Le pourvoi en cassation était déjà prêt au soir du verdict
Bernadette DUBOURG
Maurice Papon n'avait pas éludé l'hypothèse d'être condamné. Lorsqu'il a repris place dans le box de la cour d'assises, et avant même d'entendre le verdict, il a sorti une feuille blanche de sa mallette. Il s'agissait d'un mandat rédigé au nom d'un de ses trois avocats, le bâtonnier Marcel Rouxel, pour former un pourvoi en cassation à l'issue du verdict de condamnation.
Dès la fin de l'audience, il a remis au bâtonnier Rouxel ce document manuscrit, paraphé de cette signature qui est parfois apparue sur les écrans vidéo de la salle d'audience, au bas de notes, comptes-rendus ou réquisitions, signés par le secrétaire général de la préfecture de Bordeaux.
" Je vais immédiatement former ce pourvoi ", a confirmé Me Rouxel après l'audience. S'il confiait également son soulagement que la cour ait " écarté le plus horrible des crimes, l'assassinat ", il convenait aussi qu'il y avait " une telle charge émotionnelle dans ce procès, qu'il était difficile que la cour blanchisse Maurice Papon ".

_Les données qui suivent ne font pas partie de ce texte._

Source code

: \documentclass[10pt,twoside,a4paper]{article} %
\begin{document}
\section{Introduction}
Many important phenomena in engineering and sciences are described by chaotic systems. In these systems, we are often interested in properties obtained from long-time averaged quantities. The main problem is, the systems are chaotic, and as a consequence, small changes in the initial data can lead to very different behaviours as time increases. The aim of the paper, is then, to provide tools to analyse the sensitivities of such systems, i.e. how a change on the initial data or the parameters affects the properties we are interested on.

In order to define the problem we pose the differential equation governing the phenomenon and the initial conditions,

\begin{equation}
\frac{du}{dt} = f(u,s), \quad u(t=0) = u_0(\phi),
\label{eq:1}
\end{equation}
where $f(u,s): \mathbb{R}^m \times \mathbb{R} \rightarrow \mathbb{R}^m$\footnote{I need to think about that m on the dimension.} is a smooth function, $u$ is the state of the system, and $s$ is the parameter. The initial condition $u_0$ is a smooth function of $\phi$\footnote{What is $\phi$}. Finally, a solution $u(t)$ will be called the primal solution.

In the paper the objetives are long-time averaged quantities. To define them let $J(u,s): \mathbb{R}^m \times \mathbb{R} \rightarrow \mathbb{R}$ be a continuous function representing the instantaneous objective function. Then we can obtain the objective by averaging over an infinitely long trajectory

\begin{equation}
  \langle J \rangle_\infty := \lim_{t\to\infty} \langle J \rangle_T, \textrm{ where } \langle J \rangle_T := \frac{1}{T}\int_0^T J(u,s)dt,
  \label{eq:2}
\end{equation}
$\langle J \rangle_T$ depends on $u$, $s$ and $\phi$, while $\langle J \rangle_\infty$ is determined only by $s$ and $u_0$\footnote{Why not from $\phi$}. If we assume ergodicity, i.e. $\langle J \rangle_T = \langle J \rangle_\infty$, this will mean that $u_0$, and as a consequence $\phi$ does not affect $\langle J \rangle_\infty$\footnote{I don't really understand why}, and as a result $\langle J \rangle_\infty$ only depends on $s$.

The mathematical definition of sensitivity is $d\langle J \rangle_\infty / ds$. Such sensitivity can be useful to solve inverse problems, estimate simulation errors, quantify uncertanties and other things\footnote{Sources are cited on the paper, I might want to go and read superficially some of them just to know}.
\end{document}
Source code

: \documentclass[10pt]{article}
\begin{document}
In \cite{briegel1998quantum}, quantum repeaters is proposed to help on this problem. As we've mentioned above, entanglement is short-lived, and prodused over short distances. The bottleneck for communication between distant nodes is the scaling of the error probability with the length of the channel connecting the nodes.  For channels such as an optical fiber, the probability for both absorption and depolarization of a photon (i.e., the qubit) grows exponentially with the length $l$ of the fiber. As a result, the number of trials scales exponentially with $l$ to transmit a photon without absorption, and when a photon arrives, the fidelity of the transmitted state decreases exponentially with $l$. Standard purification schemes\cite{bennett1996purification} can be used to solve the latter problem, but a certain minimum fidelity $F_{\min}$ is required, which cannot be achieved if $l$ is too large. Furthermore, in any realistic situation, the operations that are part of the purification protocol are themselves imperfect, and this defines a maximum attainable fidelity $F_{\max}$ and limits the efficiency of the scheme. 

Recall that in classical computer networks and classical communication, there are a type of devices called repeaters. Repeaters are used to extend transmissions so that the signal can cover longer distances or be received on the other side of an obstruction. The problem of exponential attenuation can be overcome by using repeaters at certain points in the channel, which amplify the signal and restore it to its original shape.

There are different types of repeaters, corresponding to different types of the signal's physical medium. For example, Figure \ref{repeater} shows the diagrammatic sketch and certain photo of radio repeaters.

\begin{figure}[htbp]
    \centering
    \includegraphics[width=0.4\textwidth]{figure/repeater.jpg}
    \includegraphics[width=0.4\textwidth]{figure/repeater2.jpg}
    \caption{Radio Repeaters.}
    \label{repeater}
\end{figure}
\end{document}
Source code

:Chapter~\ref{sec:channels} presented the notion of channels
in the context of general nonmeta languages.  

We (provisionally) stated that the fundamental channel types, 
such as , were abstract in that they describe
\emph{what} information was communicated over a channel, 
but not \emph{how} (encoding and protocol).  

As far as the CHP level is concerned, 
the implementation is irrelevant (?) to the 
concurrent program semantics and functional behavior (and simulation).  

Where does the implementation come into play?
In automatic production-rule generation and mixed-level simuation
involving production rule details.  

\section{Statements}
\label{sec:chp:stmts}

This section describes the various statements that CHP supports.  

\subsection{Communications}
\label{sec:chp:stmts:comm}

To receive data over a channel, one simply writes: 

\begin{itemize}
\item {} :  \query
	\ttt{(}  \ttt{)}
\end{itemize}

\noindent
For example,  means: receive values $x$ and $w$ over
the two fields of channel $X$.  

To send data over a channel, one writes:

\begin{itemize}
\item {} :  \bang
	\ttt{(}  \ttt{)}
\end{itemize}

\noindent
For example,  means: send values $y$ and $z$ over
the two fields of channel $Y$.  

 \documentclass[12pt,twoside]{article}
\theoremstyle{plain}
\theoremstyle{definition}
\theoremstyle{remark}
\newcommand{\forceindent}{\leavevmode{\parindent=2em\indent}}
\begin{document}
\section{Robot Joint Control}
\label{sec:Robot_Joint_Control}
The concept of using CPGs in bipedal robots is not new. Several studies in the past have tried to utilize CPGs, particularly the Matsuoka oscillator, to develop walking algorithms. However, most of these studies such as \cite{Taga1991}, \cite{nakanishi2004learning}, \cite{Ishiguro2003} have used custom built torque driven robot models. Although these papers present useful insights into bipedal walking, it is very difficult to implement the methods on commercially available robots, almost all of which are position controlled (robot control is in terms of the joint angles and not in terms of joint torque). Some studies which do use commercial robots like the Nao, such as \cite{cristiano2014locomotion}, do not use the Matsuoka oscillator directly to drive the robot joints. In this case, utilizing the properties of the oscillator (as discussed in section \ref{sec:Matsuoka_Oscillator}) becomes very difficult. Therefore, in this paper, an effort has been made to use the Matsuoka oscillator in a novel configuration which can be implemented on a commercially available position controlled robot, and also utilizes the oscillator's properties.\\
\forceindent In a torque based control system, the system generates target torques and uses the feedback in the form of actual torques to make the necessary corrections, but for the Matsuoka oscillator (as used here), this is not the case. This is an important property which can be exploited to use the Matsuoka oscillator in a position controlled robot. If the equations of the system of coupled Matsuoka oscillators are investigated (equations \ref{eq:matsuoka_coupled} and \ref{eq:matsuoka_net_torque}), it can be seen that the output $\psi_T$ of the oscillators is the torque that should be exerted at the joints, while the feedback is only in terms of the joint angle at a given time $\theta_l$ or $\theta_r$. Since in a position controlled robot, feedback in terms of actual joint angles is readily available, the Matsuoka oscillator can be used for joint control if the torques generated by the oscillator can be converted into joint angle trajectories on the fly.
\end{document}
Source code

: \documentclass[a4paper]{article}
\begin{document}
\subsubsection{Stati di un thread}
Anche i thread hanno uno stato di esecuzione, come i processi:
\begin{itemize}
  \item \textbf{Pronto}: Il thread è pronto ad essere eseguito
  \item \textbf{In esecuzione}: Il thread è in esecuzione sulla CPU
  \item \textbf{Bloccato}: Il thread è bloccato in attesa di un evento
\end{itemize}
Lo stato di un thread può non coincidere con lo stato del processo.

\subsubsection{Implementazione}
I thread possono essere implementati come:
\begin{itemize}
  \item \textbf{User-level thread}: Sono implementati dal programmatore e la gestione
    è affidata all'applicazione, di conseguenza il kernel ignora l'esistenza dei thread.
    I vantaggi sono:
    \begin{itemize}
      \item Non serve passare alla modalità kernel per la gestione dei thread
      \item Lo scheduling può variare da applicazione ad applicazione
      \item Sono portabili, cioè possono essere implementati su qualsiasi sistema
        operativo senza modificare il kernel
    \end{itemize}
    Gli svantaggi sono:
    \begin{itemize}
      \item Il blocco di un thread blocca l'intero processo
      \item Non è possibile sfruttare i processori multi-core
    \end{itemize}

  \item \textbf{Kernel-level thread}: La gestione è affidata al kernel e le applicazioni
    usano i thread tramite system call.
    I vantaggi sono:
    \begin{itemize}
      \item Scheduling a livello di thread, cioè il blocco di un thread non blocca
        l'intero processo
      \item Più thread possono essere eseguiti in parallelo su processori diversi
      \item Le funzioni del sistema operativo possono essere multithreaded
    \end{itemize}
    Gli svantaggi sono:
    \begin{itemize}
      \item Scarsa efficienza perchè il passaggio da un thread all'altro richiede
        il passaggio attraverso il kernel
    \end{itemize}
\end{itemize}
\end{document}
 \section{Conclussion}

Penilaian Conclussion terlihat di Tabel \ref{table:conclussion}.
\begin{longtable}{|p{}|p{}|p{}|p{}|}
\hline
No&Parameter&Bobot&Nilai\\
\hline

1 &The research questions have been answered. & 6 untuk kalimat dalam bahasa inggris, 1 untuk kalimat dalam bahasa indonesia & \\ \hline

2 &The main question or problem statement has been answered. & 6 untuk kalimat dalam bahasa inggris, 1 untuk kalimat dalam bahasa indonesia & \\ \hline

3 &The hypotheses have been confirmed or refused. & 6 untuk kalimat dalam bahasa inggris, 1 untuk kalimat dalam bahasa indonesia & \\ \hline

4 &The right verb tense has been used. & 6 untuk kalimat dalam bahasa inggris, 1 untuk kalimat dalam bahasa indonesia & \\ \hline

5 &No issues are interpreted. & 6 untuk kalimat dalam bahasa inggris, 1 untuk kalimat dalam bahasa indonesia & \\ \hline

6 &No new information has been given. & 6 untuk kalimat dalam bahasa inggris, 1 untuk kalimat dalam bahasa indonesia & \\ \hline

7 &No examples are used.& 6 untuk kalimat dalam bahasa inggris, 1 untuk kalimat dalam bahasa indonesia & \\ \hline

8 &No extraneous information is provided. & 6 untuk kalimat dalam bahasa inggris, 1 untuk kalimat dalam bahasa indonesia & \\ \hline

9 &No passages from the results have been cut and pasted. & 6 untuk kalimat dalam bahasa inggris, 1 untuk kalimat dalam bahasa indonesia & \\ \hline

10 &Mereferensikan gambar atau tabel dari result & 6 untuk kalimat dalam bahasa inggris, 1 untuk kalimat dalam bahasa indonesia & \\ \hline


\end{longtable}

Même condamné à 10 ans de réclusion criminelle, Maurice Papon a donc quitté libre le palais de justice de Bordeaux sous bonne escorte policière. La cour d'assises qui l'a remis en liberté au troisième jour de son procès, le 10 octobre dernier, n'avait pas le pouvoir de prononcer un mandat de dépôt à l'audience. Maurice Papon restera donc libre, au moins jusqu'à l'examen de son pourvoi en cassation qui pourrait intervenir d'ici 6 à 8 mois. Et encore, à ce stade de la procédure, il pourra demander à la cour de Bordeaux de le dispenser de se constituer prisonnier.
Si la cour de cassation annulait l'arrêt de Bordeaux, au seul motif d'un vice de procédure, le procès serait rejugé devant une autre cour d'assises.
Si la cour rejetait purement et simplement ce pourvoi, la condamnation de Maurice Papon deviendrait définitive et donc exécutoire. Mais on imagine mal le retour de Maurice Papon en prison, non seulement en raison de ses 88 ans, mais aussi parce que des médecins experts se sont déjà prononcés en octobre sur l'incompatibilité entre son état de santé et une détention. Il pourrait bénéficier d'une grâce.
Tout au plus, Maurice Papon perdrait-il ses droits civiques, civils et de famille ainsi que ses décorations. Il est notamment commandeur de la Légion d'honneur, commandeur de l'ordre national du Mérite, croix de la valeur militaire avec palme et croix de combattant volontaire de la Résistance. Plusieurs parties civiles, notamment les associations d'anciens combattants, ont dit leur attachement à la perte de ces décorations.